Hello everybody,
I'm currently analyzing RNAseq data of plants of the same species but different phenotypes (A and B).
In case of phenotype A, we sampled two different tissues (T1a and T2) before altering growth conditions, sampled T1 again (T1b) during this alteration and T1 one last time after returning back to normal (T1c).
In case of phenotype B, we just sampled T1 and T2 without changing growth conditions.
Due to the high degree of heterozygosity of the plants used for the experiment, we thought it best to pool the same tissue under the same conditions from multiple plants (30 - 100) to reduce noise and capture only those genes that show large differences in expression.
We were aware of the challenges that this design would pose for statistical analysis and therefore provided 3 biological replicates for sequencing for each tissue and growth condition (at lower depths than for the pools). We would then use the replicate data to estimate the dispersion and use it to analyze the data from the pools.
My question now is how to do this properly.
We already had a look at the manual from edgeR (Chapter 2.12) and thought we could use the common dispersion estimated from the replicates for the pools. This would mean that the same dispersion value would have to be used for all genes, and we are not sure if this would be the best way.
library(edgeR)
counts <- read.delim(data, header=T, row.names="ID")
group <- factor(c("B_T1", "B_T1", "B_T1", "B_T2", "B_T2", "B_T2", "A_T1a", "A_T1a", "A_T1a", "A_T2", "A_T2", "A_T2", "A_T1b", "A_T1b", "A_T1b", "A_T1c", "A_T1c", "A_T1c"))
y <- DGEList(counts=counts, group=group)
keep <- filterByExpr(y)
y <- y[keep,,keep.lib.sizes=FALSE]
y <- calcNormFactors(y)
design <- model.matrix(~0+group)
colnames(design) <- levels(y$samples$group)
y <- estimateDisp(y, design, robust=T)
c.disp <- y$common.dispersion
# Continue with analysis of pools
counts <- read.delim(data, header=T, row.names="ID")
group <- factor(c("B_T1", "B_T2", "A_T1a", "A_T2", "A_T1b", "A_T1c")
y <- DGEList(counts=counts, group=group)
keep <- filterByExpr(y)
y <- y[keep,,keep.lib.sizes=FALSE]
y <- calcNormFactors(y)
design <- model.matrix(~0+group)
colnames(design) <- levels(y$samples$group)
y$common.dispersion <- c.disp
# Continue with glmFit approach
...
An alternative approach would be to use the tagwise dispersion of each gene from the replicates for the genes detected in the pools, but this would result in dropping several genes which could not be detected in the replicates but in the pools because we would have no dispersion value for them.

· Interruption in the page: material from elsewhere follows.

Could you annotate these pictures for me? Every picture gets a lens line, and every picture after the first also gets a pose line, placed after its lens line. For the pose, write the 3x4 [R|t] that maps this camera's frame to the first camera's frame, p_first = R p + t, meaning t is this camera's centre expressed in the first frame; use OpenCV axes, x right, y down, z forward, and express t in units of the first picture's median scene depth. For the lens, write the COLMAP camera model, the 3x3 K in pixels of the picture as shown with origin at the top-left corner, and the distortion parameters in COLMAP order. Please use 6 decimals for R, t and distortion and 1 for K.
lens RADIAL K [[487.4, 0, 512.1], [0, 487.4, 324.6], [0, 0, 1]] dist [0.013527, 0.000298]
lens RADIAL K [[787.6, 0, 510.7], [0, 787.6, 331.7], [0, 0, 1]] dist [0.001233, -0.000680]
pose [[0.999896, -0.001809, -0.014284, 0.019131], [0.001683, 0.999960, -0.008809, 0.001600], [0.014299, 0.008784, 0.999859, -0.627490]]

Is one of this approaches the "best" way or are there other suggestions?
Thank you, Kai
Sorry, I don't understand your experiment.

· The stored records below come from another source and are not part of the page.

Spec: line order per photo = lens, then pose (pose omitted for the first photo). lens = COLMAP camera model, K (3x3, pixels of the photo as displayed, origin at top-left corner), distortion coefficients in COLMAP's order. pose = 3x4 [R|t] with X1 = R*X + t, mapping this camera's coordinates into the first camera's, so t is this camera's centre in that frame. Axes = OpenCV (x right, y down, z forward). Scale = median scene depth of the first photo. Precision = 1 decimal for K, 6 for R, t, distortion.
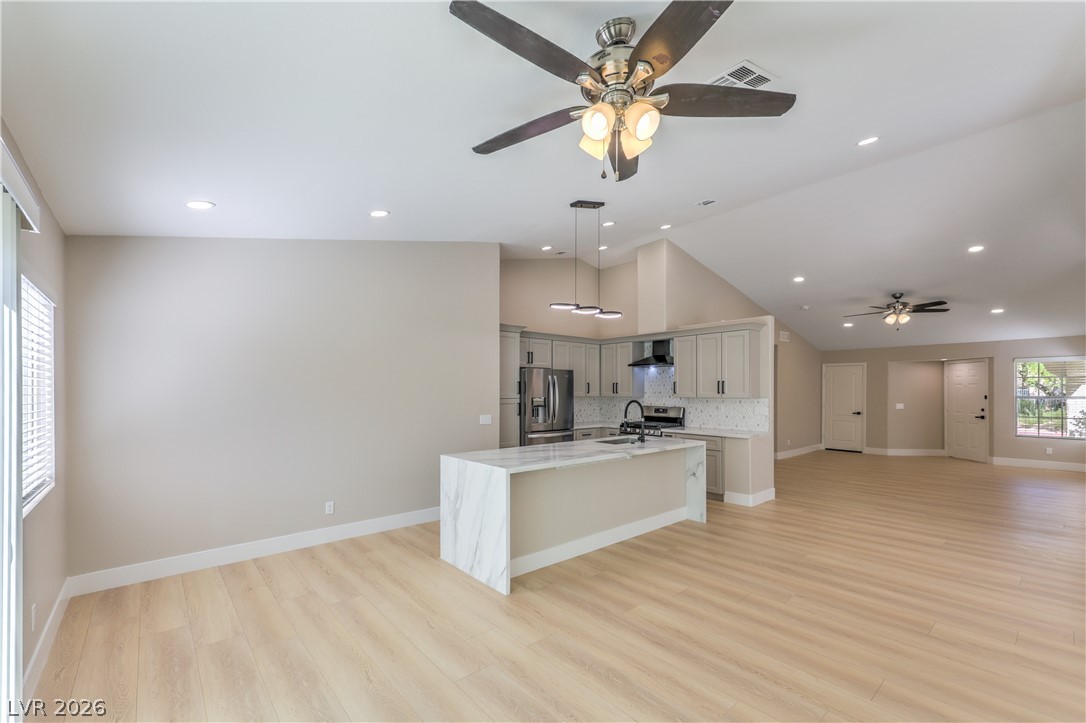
lens RADIAL K [[448.4, 0, 541.5], [0, 448.4, 390.7], [0, 0, 1]] dist [0.002488, -0.000165]
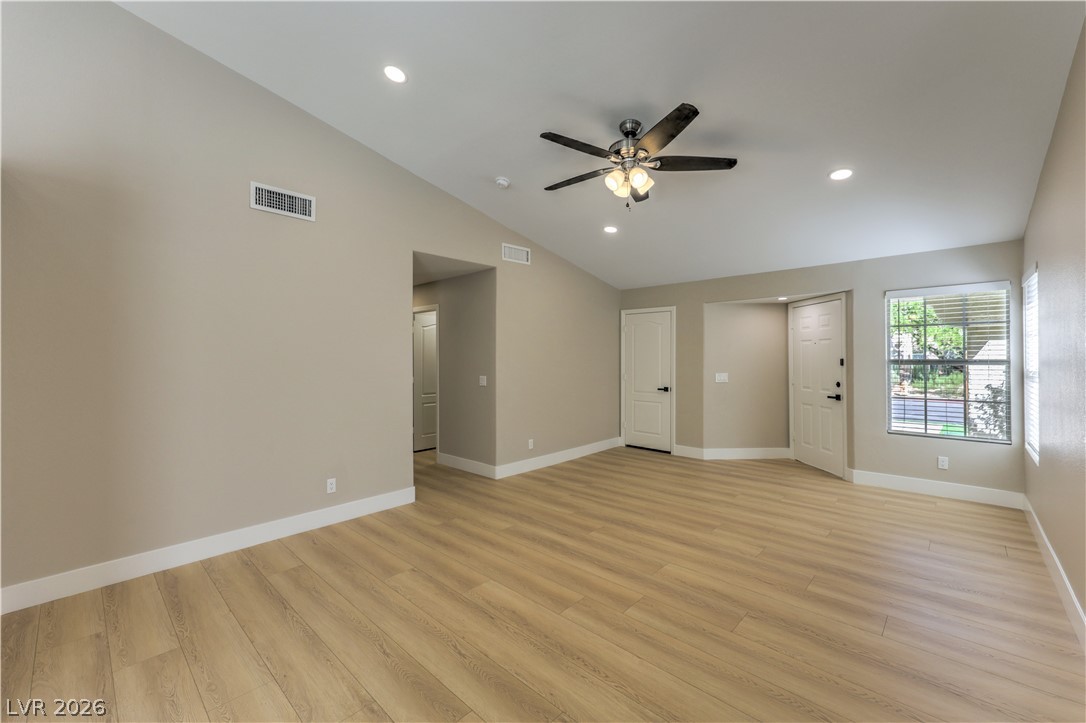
lens RADIAL K [[438.2, 0, 545.2], [0, 438.2, 356.4], [0, 0, 1]] dist [0.003239, 0.000112]
pose [[0.993797, -0.003314, 0.111163, 0.569880], [0.003697, 0.999988, -0.003234, 0.008078], [-0.111151, 0.003625, 0.993797, 0.505336]]
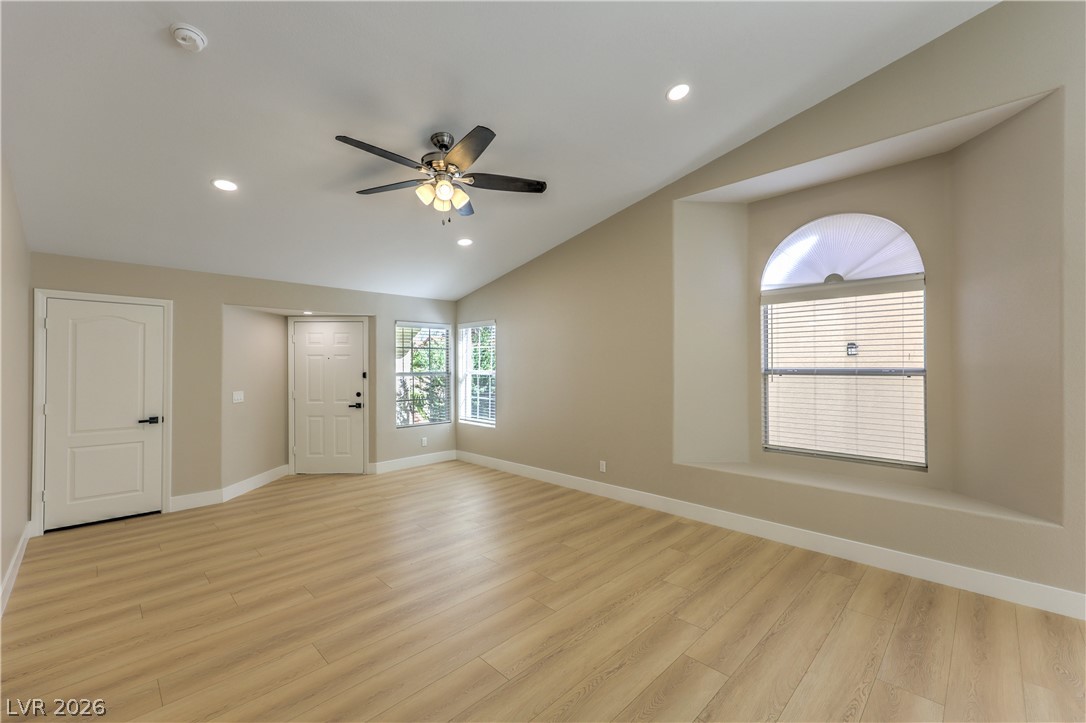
lens RADIAL K [[446.6, 0, 547.9], [0, 446.6, 365.0], [0, 0, 1]] dist [0.010592, -0.000108]
pose [[-0.085748, 0.002565, 0.996314, 0.309695], [0.004531, 0.999987, -0.002184, 0.002234], [-0.996307, 0.004327, -0.085759, 0.803915]]
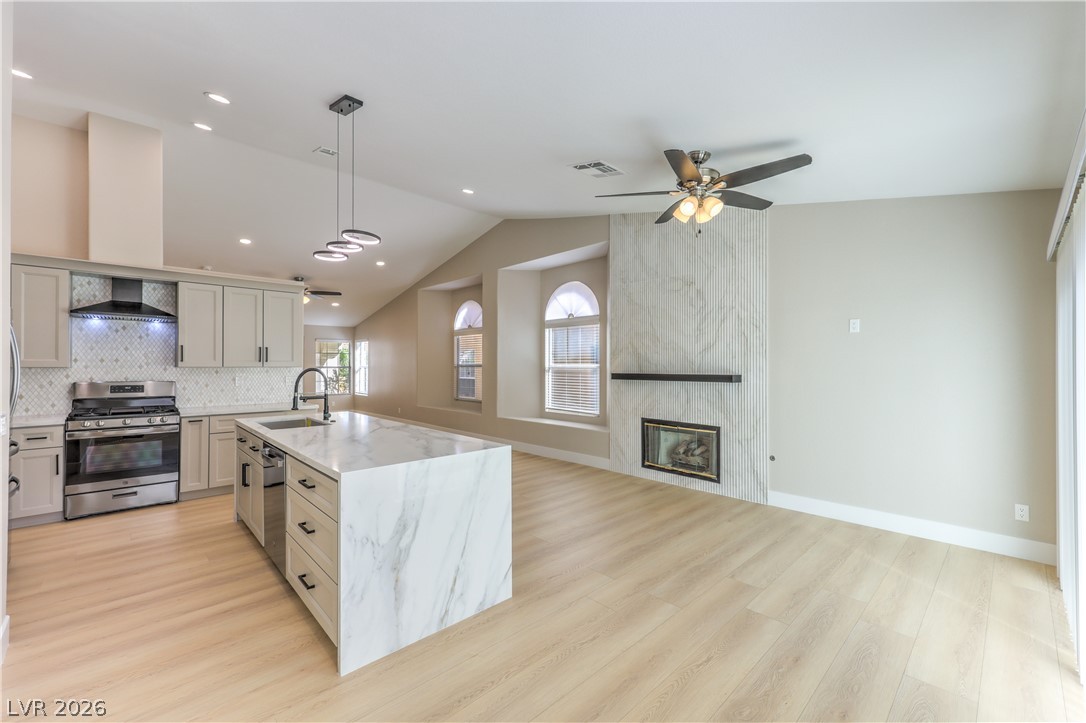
lens RADIAL K [[446.6, 0, 547.9], [0, 446.6, 365.0], [0, 0, 1]] dist [0.010592, -0.000108]
pose [[-0.048304, 0.002247, 0.998830, -0.334418], [-0.001012, 0.999997, -0.002299, 0.009822], [-0.998832, -0.001122, -0.048301, 0.355582]]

You are reading the edgeR Section on on what to do without replicates, but your experiment appears to have three biological replicates for each tissue and condition.
You say that samples are extracted from 30-100 plants. Are all the samples extracted from this number of multiple plants or only some? If only some, then which samples are pools and which are not?

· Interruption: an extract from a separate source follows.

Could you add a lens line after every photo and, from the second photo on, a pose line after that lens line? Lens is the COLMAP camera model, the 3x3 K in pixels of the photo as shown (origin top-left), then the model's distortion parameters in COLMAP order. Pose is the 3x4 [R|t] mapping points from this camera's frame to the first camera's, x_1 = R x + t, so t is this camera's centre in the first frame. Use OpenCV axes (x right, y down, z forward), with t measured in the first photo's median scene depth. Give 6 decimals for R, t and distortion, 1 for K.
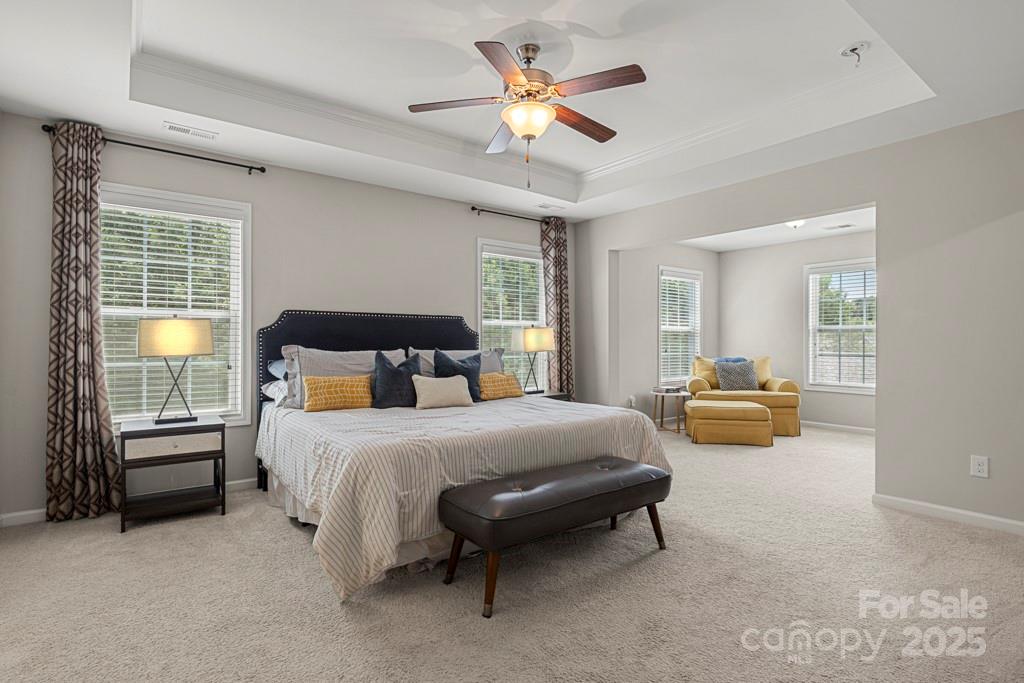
lens RADIAL K [[515.4, 0, 512.4], [0, 515.4, 343.8], [0, 0, 1]] dist [-0.005045, -0.000447]
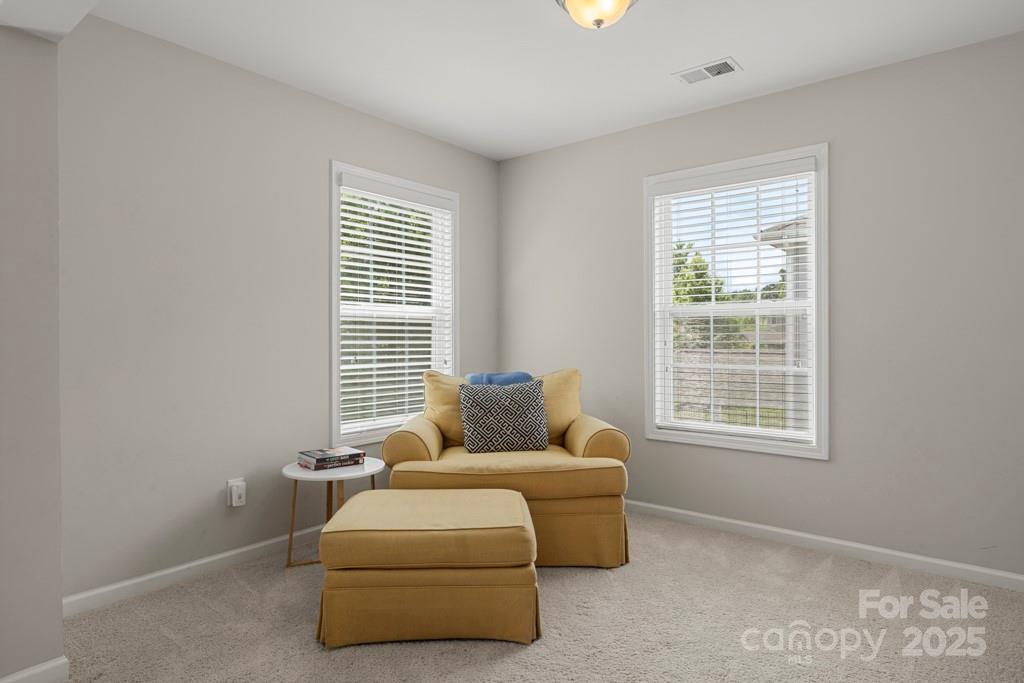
lens RADIAL K [[587.0, 0, 514.3], [0, 587.0, 343.7], [0, 0, 1]] dist [-0.004903, -0.000299]
pose [[0.972196, -0.007214, 0.234056, 0.321644], [0.006236, 0.999968, 0.004919, -0.002277], [-0.234084, -0.003323, 0.972211, 0.499509]]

If some samples are not pools, then what are they? Single plants?
Is each sample extracted from a different set of plants? If not, then which samples are extracted from the same plants?
I'm sorry, I know it is kinda confusing...
We have 6 pools in total: Phenotype A: T1a, T2, T1b, T1c Phenotype B: T1, T2
Each pool consists of 30 - 100 of the respective tissue samples, i.e. for phenotype A and tissue T1a, material from ~100 plants was pooled together in equal amounts and RNA was subsequently extracted from it. T2 of the same phenotype has "only" ~40 tissue samples pooled together and so on.
But at the same time, for each pool, we have three biological replicates from the same population of plants with the respective phenotype and time point.
I hope it's more clear now.
Am I understanding correctly that you have 24 RNA-seq libraries in total, 6 from the pooled samples and 18 from regular samples with biological replicates?
Also, are the biological replicate samples are from the same plants as used for the pools or from different plants? In other words, are they biologically independent from the pools? I assume that they must be from different plants rather than just being aliquots of the pool RNA.
Yes you are right, we have 24 RNA-seq libraries in total.
The replicates come from the same population of plants, but independent from those which were used for the pools.
How many plants are used for each of the biological replicate samples? One plant or a few?
For tissue T1 and each time point, each replicate corresponds to a single plant.
For tissue T2, we actually had to sample 5 plants per replicate to obtain enough material because the tissue we are interested in covers only a small area.